It had been found that, even among those willing to make the sacrifices and uprootings necessary to become colonists on other worlds, there were always a few who realized they could not stand it, after all. These unfortunate people usually returned to Terra—if they had the funds to do so. Nor did it seem to matter how much this new planet was like Earth, nor how great the opportunities for gaining wealth and prestige. It was that inner feeling of always remembering that they were so far from home and everything and everyone they had formerly known and loved.

Tad Carver was a true "son of wanderlust." He had the itching foot; the urge to travel; the zest for new places, new scenes, new outlooks. But even he, after a certain time away, felt that indefinable yet exceedingly strong must to return to his home world for a while.

The boys were young, which meant they were eager for new experiences, whether on their own or other worlds. They had not yet come to an age where Terra meant a great deal to them. Life was so thrilling, so interesting—there was so much to see and do. Yet even they did feel nostalgia after too long an absence.

It was Marci Carver who felt it most—this longing, this need for the old home. While it is true that her great love for her husband and sons made "home" for her any place in the universe where they might be, yet she had no real interest in exploration, no great desire or even curiosity to see other lands or other worlds. The deeps of space brought such an awe to her that they almost made her afraid. No, if her menfolk had been satisfied there, she would never have dreamed of leaving Earth. She would have been perfectly content to live in one town or city all her life—in the same house, even. She did not have the pioneer spirit; did not in the least desire new scenes. Her home and her man and boys—these were all she asked of life.

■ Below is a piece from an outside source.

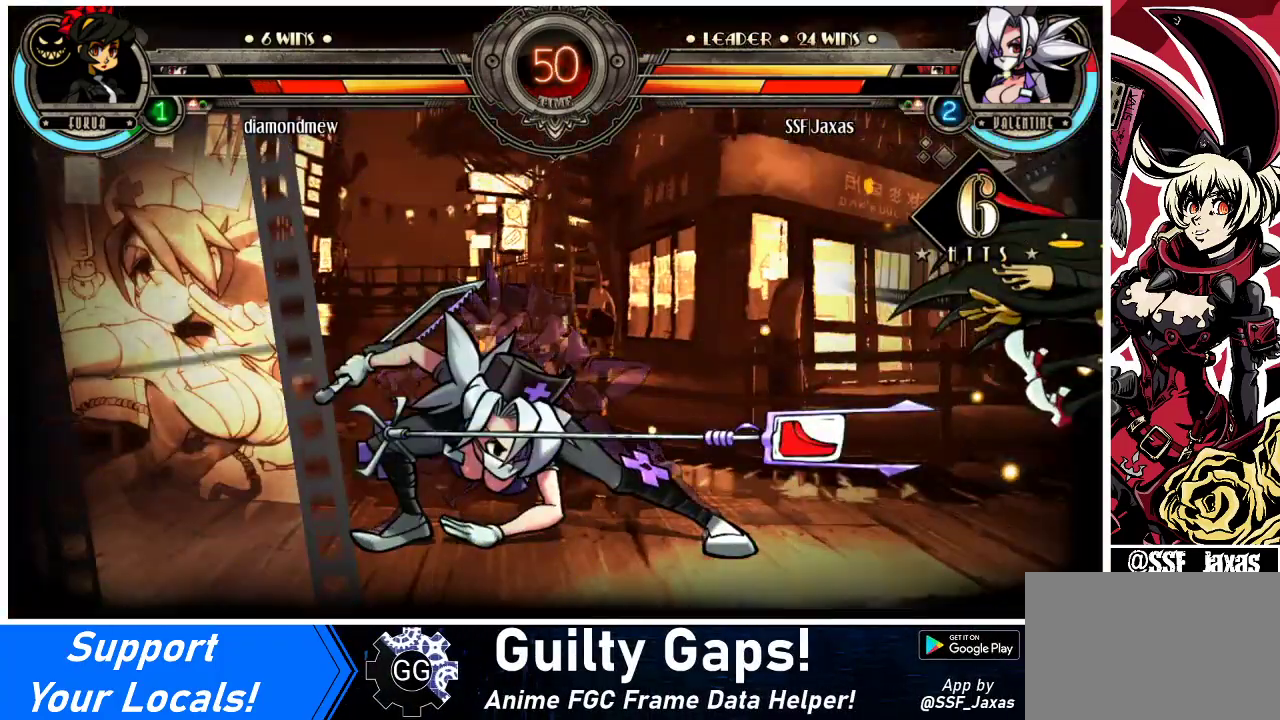
{"buttons": [], "events": []}
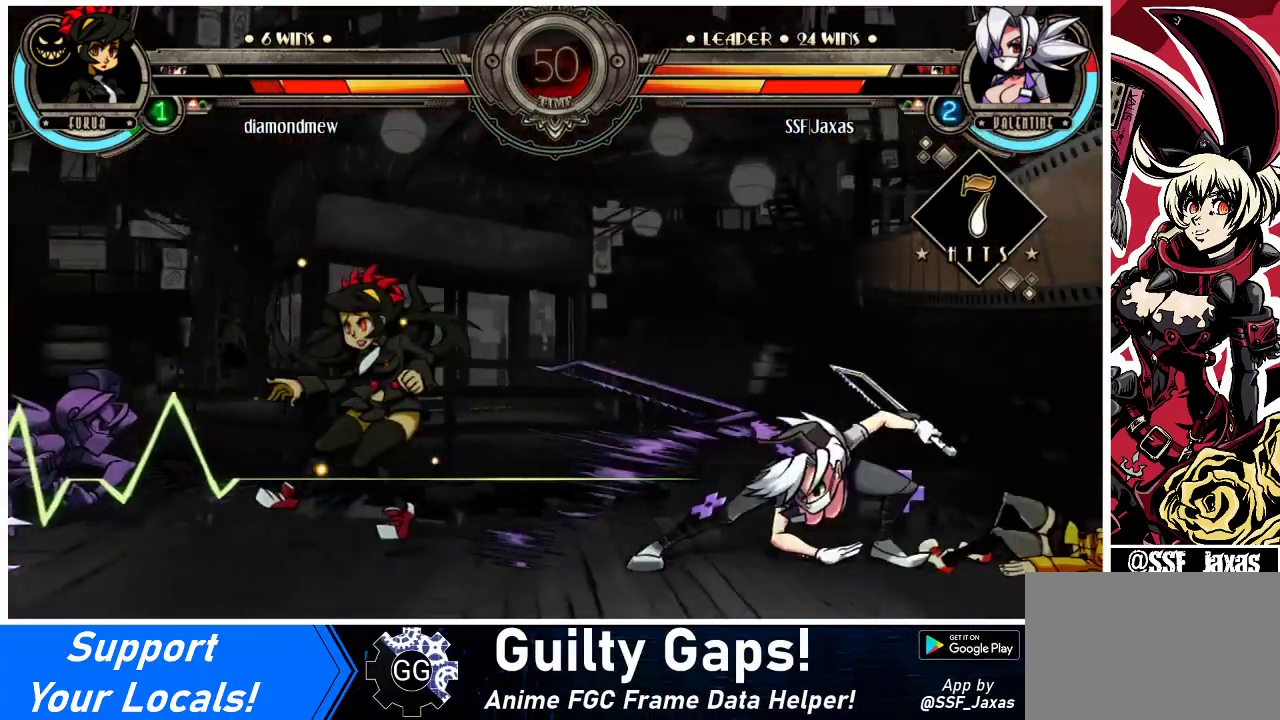
{"buttons": [], "events": []}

Yet she did have the rare knack of making any place where she might be, home. She could make a mansion or a hovel—or this spaceship—seem such a perfect home to her men that they were perfectly happy and contented with their living quarters. It was not a matter of furnishings or their arrangement—not just material things like pictures, books, pillows or other knickknacks placed just so. Rather it was the "spirit of home" with which she impregnated every place in which her family might be living at the moment.

The boys had not yet noticed this consciously—they were so filled with the joy of living and doing and learning that they had not yet stopped to think about such matters. But Tad Carver recognized it, and loved his wife all the more because of her ability.

He often remarked of her, "put her in even a hotel room for ten minutes, and she'll make it home for me." He sometimes felt moments of guilt that he made her chase around so much, instead of letting her stay in one place—and remaining with her there. But he could not stay put—and he knew she would not want to remain any place without him.

That was why he had arranged things so she and the boys could travel with him. And, until he had been hurt and she, with the boys, had had to take over his duties, she had seldom left the ship while on other planets, although she always looked out through port or visiplate in the various places where they had gone, with the keen interest in anything new that made her such a delightful traveling companion.

So now all four felt that eagerness to be done with this matter of last-minute re-checkings, so they could be on their way back to Terra. It made the time pass swiftly—yet made it so draggingly prolonged, it seemed they would never reach their destination.

The ship soon reached an acceleration of two Earth gravities, and Jon asked, "Is this fast enough, Pop, or can you stand more?"